Prompt A:
According to the article on celebrity inventors below, in what year did Wall's launch the Magnum?
Prompt B:
Write the next part of the article on celebrity inventors below, picking up after its last sentence.

Text extract:
* * *
Inventors have become celebrities overnight. But have celebrities become inventors? Of course, yes; but not overnight. There are some celebrities who had a taste for inventions as well. While some of them designed things related to their field of work, others did it as part of their hobbies. The usefulness of those inventions is another matter.
Sir Roger Moore
Did Sir Roger Moore invent the Magnum? That was one of the more curious rumours to emerge about the British actor following his death last month.
According to journalist Chrissy Iley, the James Bond star once said in the 1960s his one wish would be for ice cream company Wall's to produce a choc ice on a stick.
The company apparently sent him a version of his wish, and many years later they went on to launch the Magnum in 1989. The ice cream on a stick is now the world's top-selling ice cream brand.
Wall's themselves claim to have no knowledge of his purported involvement, telling the Daily Mirror it was no more than "a brilliant story".
But if Sir Roger did have a hand in its making, he would not be the first celebrity to have come up with a great idea or marketable product.
Harry Connick Jr
He's a singer, a talent show judge and an occasional actor. Yet Harry Connick Jr can also lay claim to be the inventor of a valuable tool for orchestras.
While touring in the '90s, the popular crooner was so frustrated with his sheet music blowing away that he devised a machine capable of displaying music digitally.
One of the unforeseen benefits was the way it allowed him to make adjustments to his band's sheet music without generating reams of amended paper.
"Oh man, it's made my life easier," he told the New York Times in 2002. "I can write a new score in the morning and everyone has it on his computer screen in the afternoon."
Jamie Lee Curtis
The Halloween star was one of cinema's most famous scream queens before going on to show her comedic chops in A Fish Called Wanda.
* * *
Records:
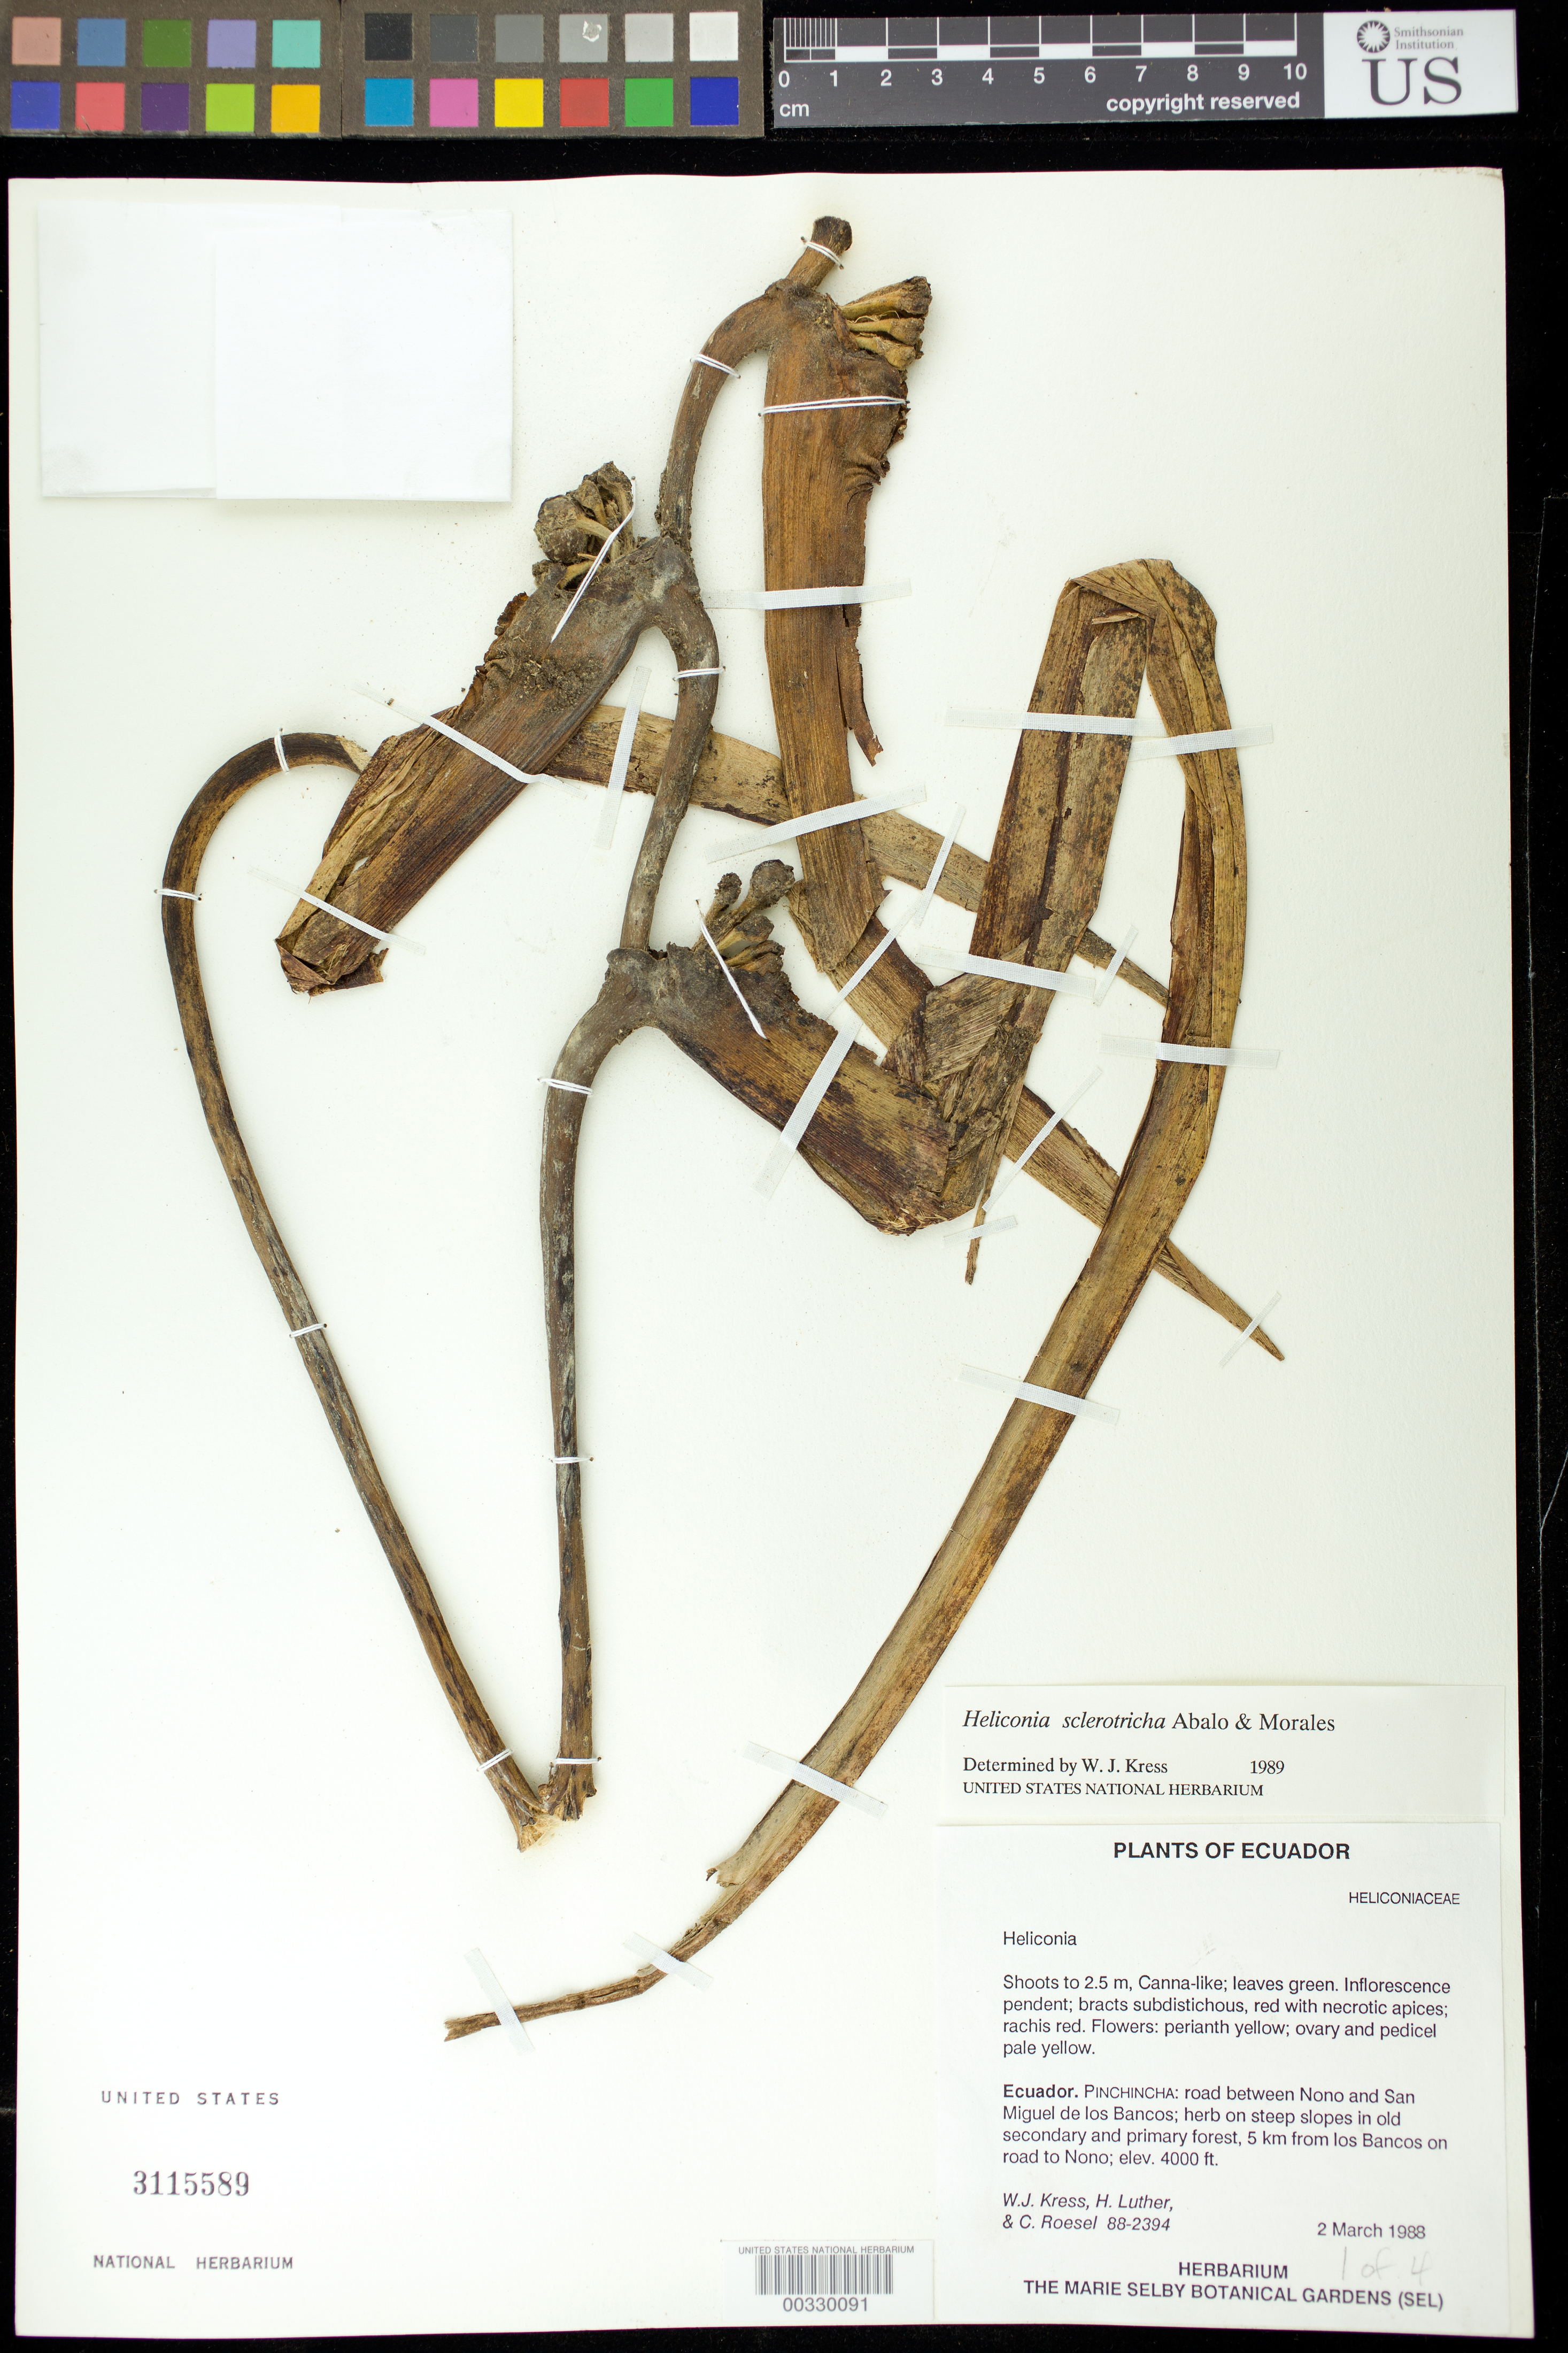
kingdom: Plantae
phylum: Tracheophyta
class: Liliopsida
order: Zingiberales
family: Heliconiaceae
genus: Heliconia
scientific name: Heliconia sclerotricha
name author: Abalo & G. Morales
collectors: W. J. Kress, Harry E. Luther & C. S. Roesel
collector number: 88-2394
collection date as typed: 02 Mar 1988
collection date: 1988-03-02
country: Ecuador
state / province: Pichincha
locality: Road between nono and Sal Miguel de los Bancos, 5 km from los Bancos on road to nono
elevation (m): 1219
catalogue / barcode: US 3115589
* * *
Expected answer A:
1989

Expected answer B:
But the 58-year-old star of Trading Places and True Lies also holds the patent for a modified nappy with a waterproof pocket for baby wipes.
"It's called Dipe 'N Wipe," she revealed last year in an interview on America's National Public Radio.
"Before you take off the diaper, you peel off the tape, reach in, pull out the wipes, undo the diaper, check out whatever's going on, take the wipes, boom, boom, boom, Bob's your uncle, done."
The billionaire mogul owed much of his fortune to the Hughes Rock Eater, a self-sharpening drill bit designed by his dad.
Like father, like son? Kind of. Where Hughes Sr made machinery for oil wells, his offspring devoted his energies to a prototype push-up bra.
Designed for 1943 western The Outlaw, the cantilevered garment was intended to enhance the already prodigious bust of leading lady Jane Russell.
Russell, though, found the brassiere uncomfortable and insisted on using her own instead.
The late pop legend was famous for many things, from popularising the moonwalk to owning a chimpanzee called Bubbles.
What many don't know is that he helped create one of his most dazzling illusions - the gravity-defying, 45-degree lean he and his dancers pulled off while performing Smooth Criminal.
The feat was achieved with the help of a specially designed shoe, with a heel that locked into a retractable peg built into the stage.
Patented in 1992, the mechanism worked perfectly - apart from one time in 1996 when one of the heels came loose, sending Jackson flying.
The actress born Hedwig Kiesler in Vienna in 1914 became a Hollywood star in the 1930s and '40s after appearing scandalously nude in German film Ecstasy.
Her most lasting achievement, however, took place away from the silver screen.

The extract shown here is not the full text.